Rappel de l’objet
La sortie en promenade ou pour activité de résidents d’une unité protégée au sein d’un EHPAD en dehors de cette unité, effectuée par des visiteurs extérieurs à l’établissement, interroge le cadre de responsabilité de la structure. Comment se positionner par rapport à cette problématique ?
Eclairage juridique
Le principe intangible de liberté d’aller et venir
Pour rappel, la liberté d’aller et venir est un principe à valeur constitutionnelle.
La Déclaration des droits de l’homme et du citoyen (DDHC) de 1789 fonde cette liberté : « La liberté consiste à pouvoir faire tout ce qui ne nuit pas à autrui : ainsi, l’exercice des droits naturels de chaque homme n’a de bornes que celles qui assurent aux autres membres de la Société la jouissance de cesmêmes droits. Ces bornes ne peuvent être déterminées que par la Loi » .
La Haute Autorité de Santé (HAS) précise que :
« La liberté d’aller et venir d’une personne (…) accueillie dans un établissement médico-social ne doit pas être entendue seulement comme la liberté de ses déplacements à l’intérieur de l’établissement, mais aussi comme la possibilité pour elle de mener une vie ordinaire au sein de l’établissement qu’elle a elle-même choisi. Cette liberté s’interprète de manière extensive et prend appui sur les notions d’autonomie, de vie privée et de dignité de la personne».

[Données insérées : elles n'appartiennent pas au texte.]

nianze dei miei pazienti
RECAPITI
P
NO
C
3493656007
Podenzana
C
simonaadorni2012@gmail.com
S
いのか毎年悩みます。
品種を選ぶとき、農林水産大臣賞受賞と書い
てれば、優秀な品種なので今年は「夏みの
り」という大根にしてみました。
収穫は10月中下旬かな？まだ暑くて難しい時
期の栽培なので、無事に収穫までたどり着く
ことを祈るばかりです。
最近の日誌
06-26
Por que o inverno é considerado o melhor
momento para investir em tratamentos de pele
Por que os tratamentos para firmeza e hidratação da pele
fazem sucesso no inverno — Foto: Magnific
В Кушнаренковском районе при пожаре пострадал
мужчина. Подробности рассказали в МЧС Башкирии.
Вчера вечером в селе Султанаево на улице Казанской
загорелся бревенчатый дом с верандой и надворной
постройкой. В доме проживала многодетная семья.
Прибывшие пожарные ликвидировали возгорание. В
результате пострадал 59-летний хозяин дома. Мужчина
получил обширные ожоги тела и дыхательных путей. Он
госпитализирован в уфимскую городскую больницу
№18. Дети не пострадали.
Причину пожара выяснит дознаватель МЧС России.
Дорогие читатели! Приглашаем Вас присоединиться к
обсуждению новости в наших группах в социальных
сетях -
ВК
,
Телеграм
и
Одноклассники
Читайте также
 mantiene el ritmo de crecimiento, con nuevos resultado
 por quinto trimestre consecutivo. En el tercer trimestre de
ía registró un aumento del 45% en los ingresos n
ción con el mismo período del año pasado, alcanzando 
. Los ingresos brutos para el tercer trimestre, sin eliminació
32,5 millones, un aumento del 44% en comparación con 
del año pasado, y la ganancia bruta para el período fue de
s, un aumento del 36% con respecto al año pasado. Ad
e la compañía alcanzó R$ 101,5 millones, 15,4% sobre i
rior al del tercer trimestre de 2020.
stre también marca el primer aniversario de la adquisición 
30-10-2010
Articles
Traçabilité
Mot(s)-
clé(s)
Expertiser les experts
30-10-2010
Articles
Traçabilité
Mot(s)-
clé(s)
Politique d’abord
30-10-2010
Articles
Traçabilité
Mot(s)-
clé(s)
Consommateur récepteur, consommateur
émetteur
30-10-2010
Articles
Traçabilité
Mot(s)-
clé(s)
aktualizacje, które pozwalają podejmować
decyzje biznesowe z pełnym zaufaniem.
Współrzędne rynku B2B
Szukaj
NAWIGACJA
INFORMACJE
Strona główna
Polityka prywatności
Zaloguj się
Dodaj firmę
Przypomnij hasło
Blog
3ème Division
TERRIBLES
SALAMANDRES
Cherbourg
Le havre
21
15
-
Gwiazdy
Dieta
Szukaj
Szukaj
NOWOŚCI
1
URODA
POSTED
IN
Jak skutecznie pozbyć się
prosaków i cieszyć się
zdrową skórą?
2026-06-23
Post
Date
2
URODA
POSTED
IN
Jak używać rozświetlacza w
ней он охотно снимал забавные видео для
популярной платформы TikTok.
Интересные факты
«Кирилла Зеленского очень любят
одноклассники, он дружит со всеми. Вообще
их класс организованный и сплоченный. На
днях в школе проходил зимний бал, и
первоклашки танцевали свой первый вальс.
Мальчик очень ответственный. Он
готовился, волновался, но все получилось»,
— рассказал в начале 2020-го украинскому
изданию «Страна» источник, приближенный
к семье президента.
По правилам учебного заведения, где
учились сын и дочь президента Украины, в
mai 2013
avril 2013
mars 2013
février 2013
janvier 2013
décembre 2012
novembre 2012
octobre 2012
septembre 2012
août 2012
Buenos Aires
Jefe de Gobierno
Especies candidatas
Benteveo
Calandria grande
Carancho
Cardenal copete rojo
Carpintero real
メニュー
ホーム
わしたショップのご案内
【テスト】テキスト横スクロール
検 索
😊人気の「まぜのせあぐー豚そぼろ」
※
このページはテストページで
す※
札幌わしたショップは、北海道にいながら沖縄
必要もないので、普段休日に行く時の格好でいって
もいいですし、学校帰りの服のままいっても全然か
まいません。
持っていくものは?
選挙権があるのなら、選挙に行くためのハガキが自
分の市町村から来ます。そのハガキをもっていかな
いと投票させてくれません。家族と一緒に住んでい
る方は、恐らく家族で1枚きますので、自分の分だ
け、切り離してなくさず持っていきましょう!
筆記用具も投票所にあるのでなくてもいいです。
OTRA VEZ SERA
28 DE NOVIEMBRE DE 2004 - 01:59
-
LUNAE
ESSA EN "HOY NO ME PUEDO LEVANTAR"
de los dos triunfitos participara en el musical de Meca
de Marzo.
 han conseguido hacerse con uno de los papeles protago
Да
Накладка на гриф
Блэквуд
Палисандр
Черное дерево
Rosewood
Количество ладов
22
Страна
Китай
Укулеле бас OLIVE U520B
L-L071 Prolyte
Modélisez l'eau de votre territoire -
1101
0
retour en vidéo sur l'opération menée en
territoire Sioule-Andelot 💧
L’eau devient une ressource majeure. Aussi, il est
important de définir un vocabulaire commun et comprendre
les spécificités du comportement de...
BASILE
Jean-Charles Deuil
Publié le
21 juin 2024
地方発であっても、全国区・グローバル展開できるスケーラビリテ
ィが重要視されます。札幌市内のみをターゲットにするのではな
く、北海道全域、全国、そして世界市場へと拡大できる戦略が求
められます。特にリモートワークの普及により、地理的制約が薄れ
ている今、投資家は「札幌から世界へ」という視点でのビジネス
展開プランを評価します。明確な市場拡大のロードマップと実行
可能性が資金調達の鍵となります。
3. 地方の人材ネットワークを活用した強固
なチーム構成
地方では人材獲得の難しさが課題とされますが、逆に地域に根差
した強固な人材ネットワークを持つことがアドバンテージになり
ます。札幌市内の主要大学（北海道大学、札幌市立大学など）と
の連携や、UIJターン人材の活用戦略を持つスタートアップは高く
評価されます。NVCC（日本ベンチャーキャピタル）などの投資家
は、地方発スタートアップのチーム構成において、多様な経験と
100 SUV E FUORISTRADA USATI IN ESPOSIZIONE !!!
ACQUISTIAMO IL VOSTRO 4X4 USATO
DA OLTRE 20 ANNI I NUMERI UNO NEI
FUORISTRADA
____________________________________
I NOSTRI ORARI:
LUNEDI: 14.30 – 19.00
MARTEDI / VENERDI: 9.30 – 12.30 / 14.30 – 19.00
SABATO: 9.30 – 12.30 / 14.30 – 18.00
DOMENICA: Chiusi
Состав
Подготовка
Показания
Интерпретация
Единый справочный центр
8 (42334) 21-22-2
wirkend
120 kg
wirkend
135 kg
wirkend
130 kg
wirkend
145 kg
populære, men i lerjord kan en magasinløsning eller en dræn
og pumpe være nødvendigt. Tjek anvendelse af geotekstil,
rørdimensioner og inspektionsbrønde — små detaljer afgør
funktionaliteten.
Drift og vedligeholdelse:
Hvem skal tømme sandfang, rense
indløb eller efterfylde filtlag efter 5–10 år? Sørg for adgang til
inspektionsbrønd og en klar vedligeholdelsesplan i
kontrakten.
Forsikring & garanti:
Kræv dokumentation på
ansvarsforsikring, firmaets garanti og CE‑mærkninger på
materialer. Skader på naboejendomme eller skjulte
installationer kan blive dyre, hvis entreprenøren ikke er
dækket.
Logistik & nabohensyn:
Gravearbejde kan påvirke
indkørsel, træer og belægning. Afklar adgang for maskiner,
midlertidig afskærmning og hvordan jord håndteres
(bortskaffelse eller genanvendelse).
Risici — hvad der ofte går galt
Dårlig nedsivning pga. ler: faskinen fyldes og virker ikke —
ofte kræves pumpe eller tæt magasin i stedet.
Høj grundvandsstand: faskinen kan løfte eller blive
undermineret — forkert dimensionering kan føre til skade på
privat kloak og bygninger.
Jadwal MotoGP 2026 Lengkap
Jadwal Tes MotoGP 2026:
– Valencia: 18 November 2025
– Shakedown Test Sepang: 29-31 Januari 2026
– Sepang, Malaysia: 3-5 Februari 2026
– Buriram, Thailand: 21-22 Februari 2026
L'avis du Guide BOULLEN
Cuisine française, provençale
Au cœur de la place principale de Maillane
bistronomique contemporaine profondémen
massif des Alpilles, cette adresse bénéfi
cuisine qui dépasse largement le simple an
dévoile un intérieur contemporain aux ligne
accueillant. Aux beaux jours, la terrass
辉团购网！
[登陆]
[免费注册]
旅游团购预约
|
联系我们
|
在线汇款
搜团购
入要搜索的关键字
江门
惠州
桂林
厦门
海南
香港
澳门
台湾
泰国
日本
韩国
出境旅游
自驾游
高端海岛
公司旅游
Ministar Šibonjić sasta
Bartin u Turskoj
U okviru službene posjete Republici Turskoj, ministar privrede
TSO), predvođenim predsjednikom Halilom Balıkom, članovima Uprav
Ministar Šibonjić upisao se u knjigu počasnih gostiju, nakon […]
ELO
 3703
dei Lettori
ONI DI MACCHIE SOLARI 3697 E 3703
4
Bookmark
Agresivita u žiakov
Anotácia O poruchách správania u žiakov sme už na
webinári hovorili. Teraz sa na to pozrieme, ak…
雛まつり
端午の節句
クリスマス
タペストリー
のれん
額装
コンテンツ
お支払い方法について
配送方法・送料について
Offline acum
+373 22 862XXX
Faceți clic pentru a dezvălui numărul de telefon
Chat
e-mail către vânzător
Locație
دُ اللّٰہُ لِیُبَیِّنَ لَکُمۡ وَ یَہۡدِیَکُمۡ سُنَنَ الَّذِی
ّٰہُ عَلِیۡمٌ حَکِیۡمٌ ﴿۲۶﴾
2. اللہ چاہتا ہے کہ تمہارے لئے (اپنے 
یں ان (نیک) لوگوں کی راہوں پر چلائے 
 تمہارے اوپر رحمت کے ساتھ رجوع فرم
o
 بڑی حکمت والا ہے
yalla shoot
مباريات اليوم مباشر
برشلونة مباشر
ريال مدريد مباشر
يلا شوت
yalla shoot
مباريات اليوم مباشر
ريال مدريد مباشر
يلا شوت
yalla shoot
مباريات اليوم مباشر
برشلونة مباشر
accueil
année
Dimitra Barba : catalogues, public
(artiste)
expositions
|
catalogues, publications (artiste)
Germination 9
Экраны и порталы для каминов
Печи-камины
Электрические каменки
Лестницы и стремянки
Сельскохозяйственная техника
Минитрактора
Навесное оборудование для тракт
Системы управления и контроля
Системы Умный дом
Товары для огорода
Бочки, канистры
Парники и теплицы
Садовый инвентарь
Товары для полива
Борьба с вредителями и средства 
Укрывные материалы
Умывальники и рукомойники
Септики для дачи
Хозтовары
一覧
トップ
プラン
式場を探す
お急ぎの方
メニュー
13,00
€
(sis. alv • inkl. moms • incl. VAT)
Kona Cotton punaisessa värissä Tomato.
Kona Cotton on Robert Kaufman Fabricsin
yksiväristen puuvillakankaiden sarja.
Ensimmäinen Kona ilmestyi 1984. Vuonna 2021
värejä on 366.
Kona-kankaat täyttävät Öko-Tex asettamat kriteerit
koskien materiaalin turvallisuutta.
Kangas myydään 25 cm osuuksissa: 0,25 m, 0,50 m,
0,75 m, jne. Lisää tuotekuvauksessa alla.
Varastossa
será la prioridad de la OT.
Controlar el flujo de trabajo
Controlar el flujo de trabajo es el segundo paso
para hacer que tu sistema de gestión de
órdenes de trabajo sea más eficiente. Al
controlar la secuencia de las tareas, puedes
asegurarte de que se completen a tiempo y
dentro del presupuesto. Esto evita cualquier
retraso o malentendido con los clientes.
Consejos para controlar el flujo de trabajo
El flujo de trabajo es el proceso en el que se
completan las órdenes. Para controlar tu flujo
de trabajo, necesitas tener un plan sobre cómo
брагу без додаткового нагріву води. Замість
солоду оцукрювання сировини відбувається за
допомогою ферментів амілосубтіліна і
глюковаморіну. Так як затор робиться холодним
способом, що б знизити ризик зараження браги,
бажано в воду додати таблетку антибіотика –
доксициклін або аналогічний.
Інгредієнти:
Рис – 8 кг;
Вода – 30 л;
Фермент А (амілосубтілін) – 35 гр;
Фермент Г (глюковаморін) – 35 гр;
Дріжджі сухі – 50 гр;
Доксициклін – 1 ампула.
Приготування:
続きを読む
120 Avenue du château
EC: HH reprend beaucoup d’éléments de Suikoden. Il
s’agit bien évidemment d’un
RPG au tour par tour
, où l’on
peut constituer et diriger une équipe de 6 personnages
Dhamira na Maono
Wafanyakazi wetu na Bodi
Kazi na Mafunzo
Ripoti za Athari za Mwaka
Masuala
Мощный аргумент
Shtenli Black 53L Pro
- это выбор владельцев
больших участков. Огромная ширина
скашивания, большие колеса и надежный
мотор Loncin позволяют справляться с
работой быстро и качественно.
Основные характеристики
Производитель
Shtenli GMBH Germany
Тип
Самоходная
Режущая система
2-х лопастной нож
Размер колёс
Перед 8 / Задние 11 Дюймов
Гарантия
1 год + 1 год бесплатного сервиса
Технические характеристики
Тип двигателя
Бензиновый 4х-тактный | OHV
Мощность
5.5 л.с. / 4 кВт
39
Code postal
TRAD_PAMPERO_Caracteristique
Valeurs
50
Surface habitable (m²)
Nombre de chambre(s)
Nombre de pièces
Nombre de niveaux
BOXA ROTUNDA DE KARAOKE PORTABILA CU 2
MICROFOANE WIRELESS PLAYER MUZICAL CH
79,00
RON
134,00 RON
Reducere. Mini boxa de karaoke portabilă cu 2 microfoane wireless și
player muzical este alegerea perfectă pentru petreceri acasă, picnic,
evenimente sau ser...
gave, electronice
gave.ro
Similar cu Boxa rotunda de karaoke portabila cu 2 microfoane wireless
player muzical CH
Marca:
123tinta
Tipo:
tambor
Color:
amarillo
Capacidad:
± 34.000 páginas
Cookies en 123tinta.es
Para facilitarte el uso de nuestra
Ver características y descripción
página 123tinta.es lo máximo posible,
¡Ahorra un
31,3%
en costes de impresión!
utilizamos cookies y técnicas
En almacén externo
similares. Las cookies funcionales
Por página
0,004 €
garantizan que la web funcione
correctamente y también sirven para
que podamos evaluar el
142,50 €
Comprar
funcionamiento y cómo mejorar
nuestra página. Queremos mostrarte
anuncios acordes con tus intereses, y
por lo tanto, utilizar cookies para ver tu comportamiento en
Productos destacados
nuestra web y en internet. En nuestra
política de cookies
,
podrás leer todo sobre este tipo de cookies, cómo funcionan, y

Egalement, la Charte des droits et libertés de la personne âgée en situation de handicap ou de dépendance insiste sur l’importance du choix de vie puisqu’elle prévoit en son premier article que :
« Toute personne âgée devenue handicapée ou dépendante est libre d’exercer ses choix dans la vie quotidienne et de déterminer son mode de vie. Elle doit bénéficier de l’autonomie que lui permettent ses capacités physiques et mentales, même au prix d’un certain risque. Il convient de la sensibiliser à ce risque, d’en tenir informé l’entourage et de proposer les mesures de prévention adaptées. La famille et les intervenants doivent respecter le plus possible le désir profond et les choix de la personne, tout en tenant compte de ses capacités qui sont à réévaluer régulièrement ».
‣ La sécurité des résidents
Les EHPAD sont débiteurs d’une obligation de sécurité à l’égard de leurs résidents . Il s’agit d’une obligation de sécurité de moyens . La sécurité des résidents doit donc être adaptée à leurs besoins et à leur santé, et l’établissement doit mettre tout en oeuvre pour garantir une telle sécurité. À ce titre, le juge a confirmé qu’un EHPAD n’a qu’une obligation de moyens et non de résultat à l’égard des pensionnaires, ce qui justifie qu’il n’a ni à garantir leur surveillance continue, ni à prévoir un dispositif spécial de sécurité pour les actes imprévisibles.